EXCERPTED TEXT:

##########

Importance Score shows how vital a Table object is across the database based on the number of relationships and the lineage (downstream objects) associated with the Table.

The Importance score is calculated based on the below formula:

Importance score = [200 X (no. of rows in the Table/Max row count in schema no. of columns)] + [0.1 X no of Important Columns] + [no of downstream X 7] + [PK or FK X 3].

Type

It denotes whether the object is a Table, View, API, or Materialized_View

Last Meta Sync Date

The Last Meta Sync Date indicates the date of the last crawl for data objects that have undergone changes in the remote source.  It represents the synchronization of metadata between OvalEdge and the remote source.

Example: Let's assume on January 4th at 4:00 AM, a column in the "Customers" table had its width changed from 100 to 200 in the remote database. If OvalEdge crawls this data object on January 5th at 2:00 AM, the changes will be reflected in OvalEdge at that time, and the Last Meta Sync Date will be recorded as January 5th at 2:00 AM. 

However, if the "Customers" table is crawled again on January 8th without any changes made to the table, the Last Meta Sync Date will still display as January 5th at 2:00 AM, since the Last Meta Sync Date only updates when changes are made to the data object.

Row Count (Table)

Row count refers to the total number of rows or records present in a specific table.

##########

CHALLENGE A: How many lines of the rows below contain the string "kern"? Case counts, and the answer should be only the number.

ITEMS:

##########

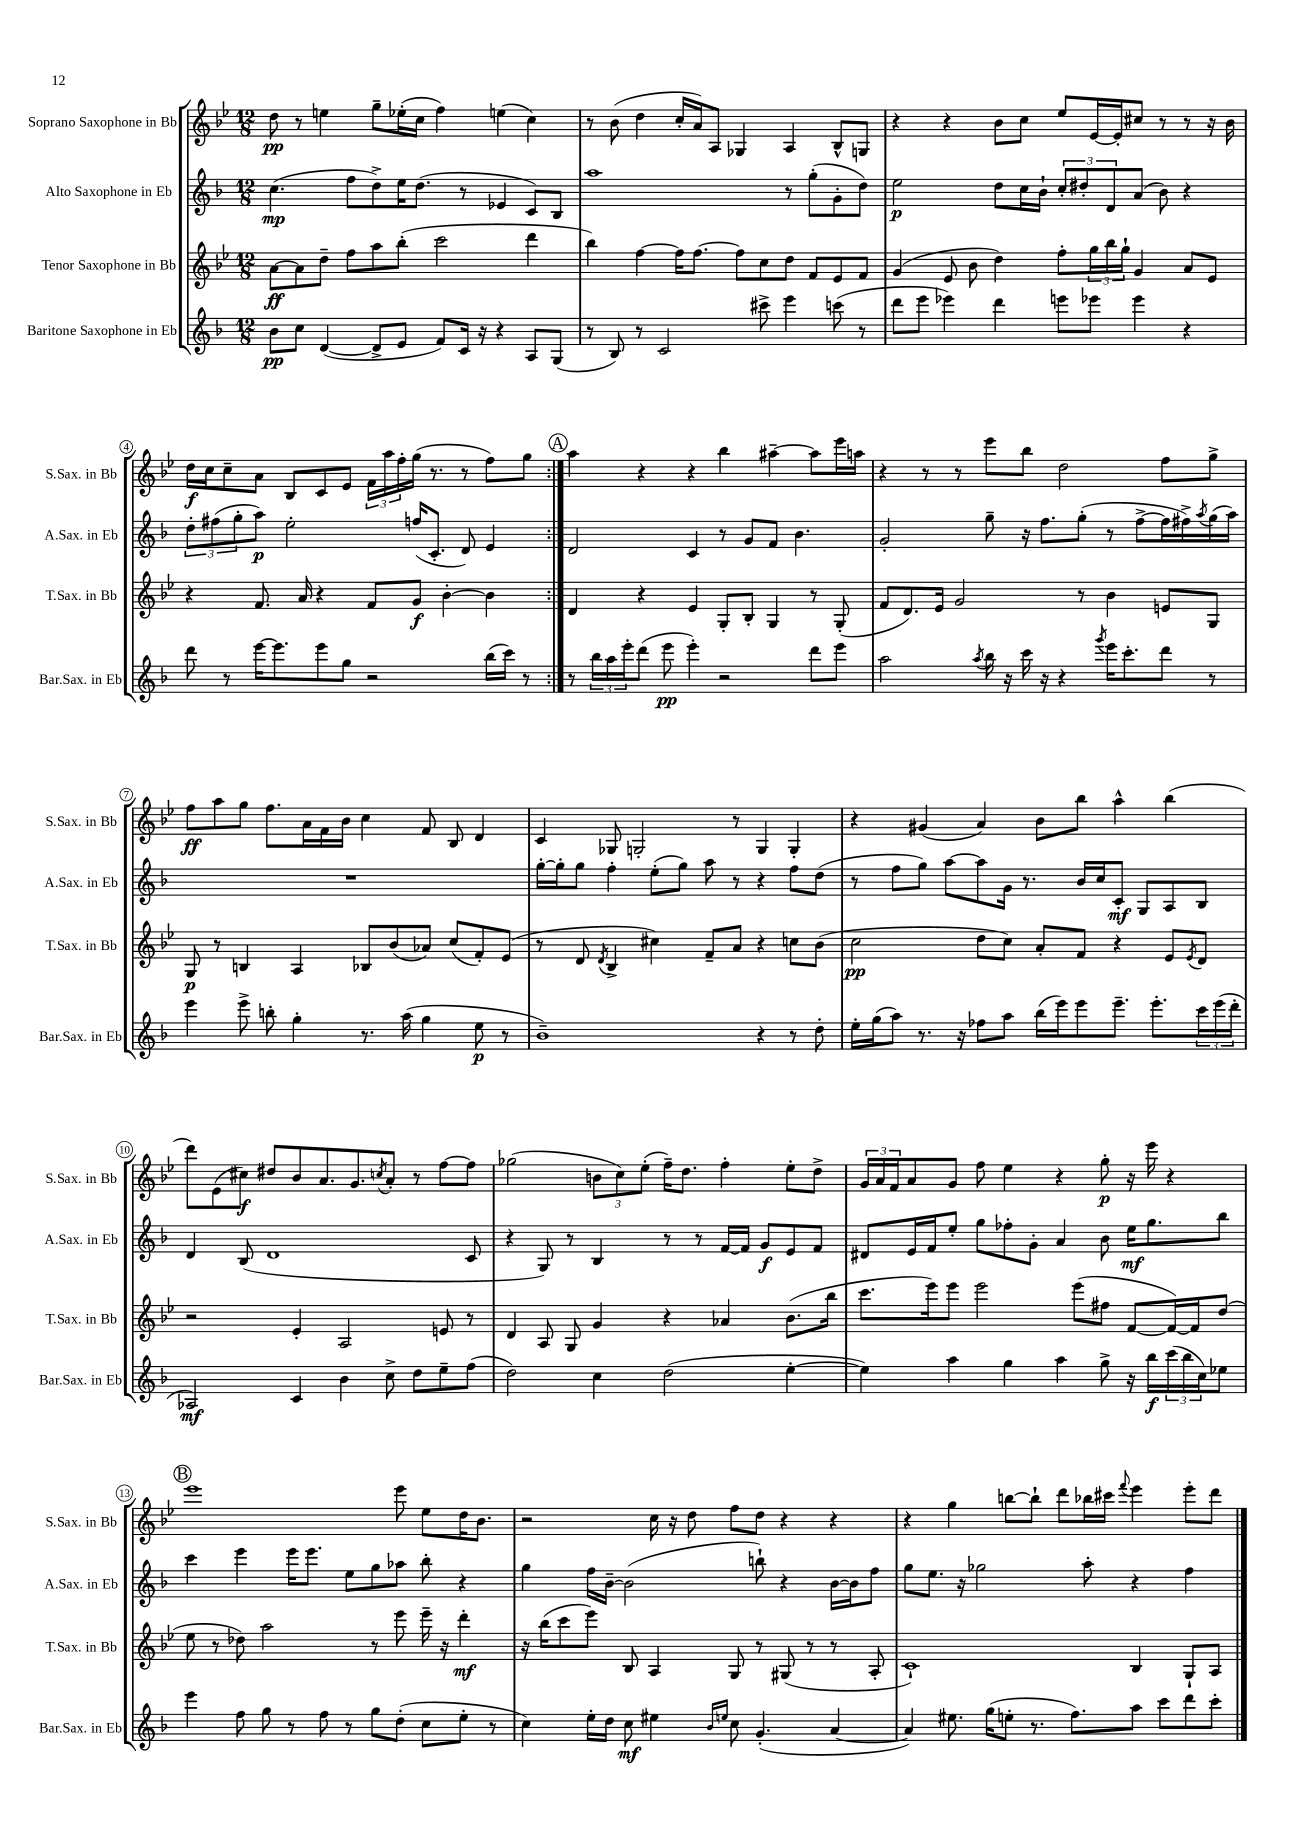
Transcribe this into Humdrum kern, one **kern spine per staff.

**kern	**kern	**kern	**kern
*staff4	*staff3	*staff2	*staff1
*clefG2	*clefG2	*clefG2	*clefG2
*k[b-]	*k[b-e-]	*k[b-]	*k[b-e-]
*M12/8	*M12/8	*M12/8	*M12/8
8b-	[8a	(4.cc	8dd
8cc	8a]	.	8r
([4d	8dd~	.	4ee
.	8ff	8ff	.
8d^]	8aa	8dd^)	8gg~
8e	(8bb-'	16ee	(16ee-'
.	.	(8.dd	16cc
8f)	2ccc	.	4ff)
16c	.	8r	.
16r	.	.	.
4r	.	4e-	(4ee
8A	4ddd	8c)	4cc)
(8G	.	8B-	.
=	=	=	=
8r	4bb-)	1aa	8r
8B-)	.	.	(8b-
8r	[4ff	.	4dd
2c	.	.	.
.	16ff]	.	16cc'
.	[8.ff	.	16a)
.	.	.	8A
.	8ff]	.	4G-
8ccc#^	8cc	.	.
4eee	8dd	8r	4A
.	8f	(8gg'	.
(8ccc	8e-	8g'	8B-^^
8r	8f	8dd)	8G
=	=	=	=
8ddd	(4g	2ee	4r
8eee	.	.	.
4eee-)	8e-	.	4r
.	8b-	.	.
4ddd	4dd)	8dd	8b-
.	.	16cc	8cc
.	.	16b-`	.
8eee	8ff'	12cc'	8ee-
.	.	12dd#'	.
8eee-	24gg	.	[16e-
.	24bb-	12d	.
.	.	.	16e-']
.	24gg`	.	.
4eee-	4g	(8a	8cc#
.	.	8b-)	8r
4r	8a	4r	8r
.	8e-	.	16r
.	.	.	16b-
=	=	=	=
8ddd	4r	12dd'	16dd
.	.	.	16cc
.	.	(12ff#	.
8r	.	.	8cc~
.	.	12gg'	.
[16eee	8.f	8aa)	8a
8.eee]	.	.	.
.	.	2ee'	8B-
.	16a	.	.
8eee	4r	.	8c
8gg	.	.	8e-
2r	8f	.	24f
.	.	.	24aa
.	.	.	24ff'
.	8g	(16ff	(16gg
.	.	8.c'	8.r
.	[4b-'	.	.
.	.	8d)	8r
(16bb-	4b-]	4e	8ff)
16ccc)	.	.	.
8r	.	.	8gg
=:|!	=:|!	=:|!	=:|!
8r	4d	2d	4aa
24bb-	.	.	.
24aa	.	.	.
24eee'	.	.	.
(8ddd	4r	.	4r
8eee	.	.	.
4eee')	4e-	4c	4r
2r	8G'	8r	4bb-
.	8B-'	8g	.
.	4G	8f	[4aa#~
.	.	4.b-	.
8ddd	8r	.	8aa#]
8eee	(8G'	.	16eee-
.	.	.	16aa
=	=	=	=
2aa	8f	2g'	4r
.	8.d)	.	.
.	.	.	8r
.	16e-	.	.
.	2g	.	8r
8qaa	.	.	.
16bb-	.	8gg~	8eee-
16r	.	.	.
16ccc	.	16r	8bb-
16r	.	8.ff	.
4r	.	.	2dd
.	8r	(8gg'	.
8qggg	.	.	.
16eee	4b-	8r	.
8.ccc'	.	.	.
.	.	[8ff^	.
8ddd	8e	16ff]	8ff
.	.	16ff#^)	.
.	.	8qaa	.
8r	8G	(16gg	8gg^
.	.	16aa)	.
=	=	=	=
4eee	8G	1.r	8ff
.	8r	.	8aa
8eee^	4B	.	8gg
8bb'	.	.	8.ff
4gg'	4A	.	.
.	.	.	16a
.	.	.	16f
.	.	.	16b-
8.r	8B-	.	4cc
.	(8b-	.	.
(16aa	.	.	.
4gg	8a-)	.	8f
.	(8cc	.	8B-
8ee	8f')	.	4d
8r	(8e-	.	.
=	=	=	=
1b-~)	8r	[16gg'	4c
.	.	16gg']	.
.	8d	8gg	.
.	8qd	.	.
.	4B-^	4ff'	8G-
.	.	.	2G'
.	4cc#)	(8ee'	.
.	.	8gg)	.
.	8f~	8aa	.
.	8a	8r	8r
4r	4r	4r	4G
8r	8cc	8ff	4G'
8dd'	(8b-	(8dd	.
=	=	=	=
16ee'	2cc	8r	4r
(16gg	.	.	.
8aa)	.	8ff	.
8.r	.	8gg)	(4g#
.	.	[8aa	.
16r	.	.	.
8ff-	8dd	8aa]	4a)
8aa	8cc)	16g	.
.	.	8.r	.
(16bb-	8a'	.	8b-
16eee)	.	.	.
8eee	8f	16b-	8bb-
.	.	16cc	.
8.eee~	4r	8c'	4aa^^
.	.	8G	.
8.eee'	.	.	.
.	8e-	8A	(4bb-
.	8qe-	.	.
24ccc	8d	8B-	.
(24eee	.	.	.
24ddd'	.	.	.
=	=	=	=
2A-)	2r	4d	8ddd)
.	.	.	(8e-
.	.	(8B-	8cc#)
.	.	1d	8dd#
4c	4e-'	.	8b-
.	.	.	8.a
4b-	2A	.	.
.	.	.	8.g
.	.	.	8qcc
8cc^	.	.	8a'
8dd	.	.	8r
8ee~	8e	.	[8ff
(8ff	8r	8c	8ff]
=	=	=	=
2dd)	4d	4r	(2gg-
.	8A	8G)	.
.	8G	8r	.
4cc	4g	4B-	12b
.	.	.	12cc)
.	.	.	(12ee-'
(2dd	4r	8r	16ff~)
.	.	.	8.dd
.	.	8r	.
.	4a-	[16f	4ff'
.	.	16f]	.
.	.	8g	.
[4ee'	(8.b-	8e	8ee-'
.	.	8f	8dd^
.	16bb-	.	.
=	=	=	=
4ee])	8.ccc	8d#	24g
.	.	.	24a
.	.	.	24f
.	.	16e	8a
.	16eee-)	16f	.
4aa	8eee-	8ee'	8g
.	2eee-	8gg	8ff
4gg	.	8ff-'	4ee-
.	.	8g'	.
4aa	.	4a	4r
.	(8eee-	.	.
8gg^	8ff#	8b-	8gg'
16r	[8f	16ee	16r
16bb-	.	8.gg	16eee-
(24ccc	16f_)	.	4r
24bb-	.	.	.
.	16f]	.	.
24cc)	.	.	.
8ee-	(8dd	8bb-	.
=	=	=	=
4eee	8ee-	4ccc	1eee-
.	8r	.	.
8ff	8dd-)	4eee	.
8gg	2aa	.	.
8r	.	16eee	.
.	.	8.eee	.
8ff	.	.	.
8r	.	8ee	.
8gg	8r	8gg	.
(8dd'	8eee-	8aa-	8eee-
8cc	16eee-~	8bb-'	8ee-
.	16r	.	.
8ee'	4ddd'	4r	16dd
.	.	.	8.b-
8r	.	.	.
=	=	=	=
4cc)	16r	4gg	2r
.	(16bb-	.	.
.	8ccc	.	.
16ee'	8eee-)	16ff	.
16dd	.	[16b-~	.
8cc	8B-	(2b-]	.
4ee#	4A	.	16cc
.	.	.	16r
.	.	.	8dd
16qqb-	.	.	.
16qqee	.	.	.
8cc	8G	.	8ff
(4.g'	8r	8bb`)	8dd
.	(8G#	4r	4r
.	8r	.	.
[4a	8r	[16b-	4r
.	.	16b-]	.
.	8A'	8ff	.
=	=	=	=
4a])	1c`)	8gg	4r
.	.	8.ee	.
8.ee#	.	.	4gg
.	.	16r	.
.	.	2gg-	.
(16gg	.	.	.
8ee'	.	.	[8bb
8.r	.	.	8bb`]
.	.	.	8ddd
8.ff)	.	.	.
.	.	8aa'	16bb-
.	.	.	16ccc#
.	.	.	8qqfff
8aa	4B-	4r	4eee-
8ccc	.	.	.
8ddd	8G`	4ff	8eee-'
8ccc'	8A	.	8ddd
==	==	==	==
*-	*-	*-	*-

##########

CHALLENGE B: Copy the passage on table metadata fields from "The Importance score" to "or FK X 3].".

EXERCISE ANSWER A: 2

EXERCISE ANSWER B:
The Importance score is calculated based on the below formula:

Importance score = [200 X (no. of rows in the Table/Max row count in schema no. of columns)] + [0.1 X no of Important Columns] + [no of downstream X 7] + [PK or FK X 3].